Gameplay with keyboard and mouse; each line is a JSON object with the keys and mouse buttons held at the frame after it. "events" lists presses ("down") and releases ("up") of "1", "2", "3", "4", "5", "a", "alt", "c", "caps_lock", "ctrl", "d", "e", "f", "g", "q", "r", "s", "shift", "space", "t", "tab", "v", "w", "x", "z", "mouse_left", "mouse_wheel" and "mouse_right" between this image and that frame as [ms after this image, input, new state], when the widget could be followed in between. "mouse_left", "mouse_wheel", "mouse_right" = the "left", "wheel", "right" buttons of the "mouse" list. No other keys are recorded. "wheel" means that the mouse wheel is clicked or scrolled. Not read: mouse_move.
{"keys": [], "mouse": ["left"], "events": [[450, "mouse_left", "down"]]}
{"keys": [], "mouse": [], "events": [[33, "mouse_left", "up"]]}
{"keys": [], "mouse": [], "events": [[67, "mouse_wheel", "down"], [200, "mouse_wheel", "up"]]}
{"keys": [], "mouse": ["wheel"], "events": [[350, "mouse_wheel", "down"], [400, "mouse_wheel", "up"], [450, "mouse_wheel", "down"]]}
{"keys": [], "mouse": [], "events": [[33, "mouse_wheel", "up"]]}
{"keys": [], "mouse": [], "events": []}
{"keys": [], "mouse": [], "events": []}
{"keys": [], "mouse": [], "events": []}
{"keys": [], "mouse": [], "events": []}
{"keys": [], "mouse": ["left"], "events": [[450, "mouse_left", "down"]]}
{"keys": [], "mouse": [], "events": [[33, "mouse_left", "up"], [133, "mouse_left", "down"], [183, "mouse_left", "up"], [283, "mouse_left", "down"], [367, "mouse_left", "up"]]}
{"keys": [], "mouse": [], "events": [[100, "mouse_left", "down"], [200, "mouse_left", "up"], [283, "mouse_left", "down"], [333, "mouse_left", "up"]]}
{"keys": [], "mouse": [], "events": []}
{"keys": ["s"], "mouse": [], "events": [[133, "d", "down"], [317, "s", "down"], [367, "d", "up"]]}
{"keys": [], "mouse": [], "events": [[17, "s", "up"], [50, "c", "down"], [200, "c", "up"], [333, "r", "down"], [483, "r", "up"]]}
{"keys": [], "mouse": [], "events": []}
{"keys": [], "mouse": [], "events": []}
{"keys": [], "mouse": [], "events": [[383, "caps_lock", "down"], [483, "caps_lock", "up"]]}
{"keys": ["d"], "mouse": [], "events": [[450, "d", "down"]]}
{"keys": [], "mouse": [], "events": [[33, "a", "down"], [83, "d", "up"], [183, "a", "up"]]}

--

Once you have read the entries above, copy them out exactly as they were given.

Answer below:
Gameplay with keyboard and mouse; each line is a JSON object with the keys and mouse buttons held at the frame after it. "events" lists presses ("down") and releases ("up") of "1", "2", "3", "4", "5", "a", "alt", "c", "caps_lock", "ctrl", "d", "e", "f", "g", "q", "r", "s", "shift", "space", "t", "tab", "v", "w", "x", "z", "mouse_left", "mouse_wheel" and "mouse_right" between this image and that frame as [ms after this image, input, new state], when the widget could be followed in between. "mouse_left", "mouse_wheel", "mouse_right" = the "left", "wheel", "right" buttons of the "mouse" list. No other keys are recorded. "wheel" means that the mouse wheel is clicked or scrolled. Not read: mouse_move.
{"keys": [], "mouse": ["left"], "events": [[450, "mouse_left", "down"]]}
{"keys": [], "mouse": [], "events": [[33, "mouse_left", "up"]]}
{"keys": [], "mouse": [], "events": [[67, "mouse_wheel", "down"], [200, "mouse_wheel", "up"]]}
{"keys": [], "mouse": ["wheel"], "events": [[350, "mouse_wheel", "down"], [400, "mouse_wheel", "up"], [450, "mouse_wheel", "down"]]}
{"keys": [], "mouse": [], "events": [[33, "mouse_wheel", "up"]]}
{"keys": [], "mouse": [], "events": []}
{"keys": [], "mouse": [], "events": []}
{"keys": [], "mouse": [], "events": []}
{"keys": [], "mouse": [], "events": []}
{"keys": [], "mouse": ["left"], "events": [[450, "mouse_left", "down"]]}
{"keys": [], "mouse": [], "events": [[33, "mouse_left", "up"], [133, "mouse_left", "down"], [183, "mouse_left", "up"], [283, "mouse_left", "down"], [367, "mouse_left", "up"]]}
{"keys": [], "mouse": [], "events": [[100, "mouse_left", "down"], [200, "mouse_left", "up"], [283, "mouse_left", "down"], [333, "mouse_left", "up"]]}
{"keys": [], "mouse": [], "events": []}
{"keys": ["s"], "mouse": [], "events": [[133, "d", "down"], [317, "s", "down"], [367, "d", "up"]]}
{"keys": [], "mouse": [], "events": [[17, "s", "up"], [50, "c", "down"], [200, "c", "up"], [333, "r", "down"], [483, "r", "up"]]}
{"keys": [], "mouse": [], "events": []}
{"keys": [], "mouse": [], "events": []}
{"keys": [], "mouse": [], "events": [[383, "caps_lock", "down"], [483, "caps_lock", "up"]]}
{"keys": ["d"], "mouse": [], "events": [[450, "d", "down"]]}
{"keys": [], "mouse": [], "events": [[33, "a", "down"], [83, "d", "up"], [183, "a", "up"]]}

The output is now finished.